No court case is ever a sure thing, but I believe that there's a good chance that a judge in 2014 might answer the DMCA/free speech question very differently. In 14 years, the case for code as expressive speech has only strengthened, and the dangers of censoring code have only become more apparent.

If I was a canny entrepreneur with a high appetite for risk -- and a reasonable war-chest for litigation – I would be thinking very seriously about how to build a technology that adds legal features to a DRM-enfeebled system (say, Itunes/Netflix/Amazon video), features that all my competitors are too cowardly to contemplate. The potential market for devices that do legal things that people want to do is titanic, and a judgment that went the right way on this would eliminate a serious existential threat to computer security, which, these days, is a synonym for security itself.

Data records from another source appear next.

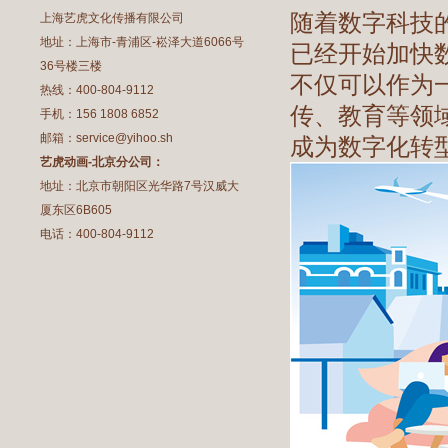
随着数字科技
上海艺虎文化传播有限公司
地址：上海市-青浦区-崧泽大道6066号
已经开始加快
36号楼三楼
不仅可以作为
热线：400-804-9112
传、教育等领
手机：156 1808 6852
邮箱：service@yihoo.sh
成为数字化转
艺虎动画-北京分公司：
地址：北京市朝阳区光华路7号汉威大
厦东区6B605
电话：400-804-9112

And once anti-circumvention is a dead letter in America, it can't survive long in the rest of the world. For one thing, a product like a notional Itunes/Amazon/Netflix video unlocker would leak across national borders very easily, making non-US bans demonstrably pointless. For another, most countries that have anti-circumvention on the books got there due to pressure from the US Trade Representative; if the US drops anti-circumvention, the trading partners it armed-twisted into the same position won't be far behind.

I've talked to some lawyers who are intimate with all the relevant cases and none of them told me it was a lost cause (on the other hand, none of them said it was a sure thing, either). It's a risky proposition, but something must be done. You see, contrary to what the judge in Reimerdes said in 2000, this has nothing to do with whether information is free or not – it's all about whether people are free.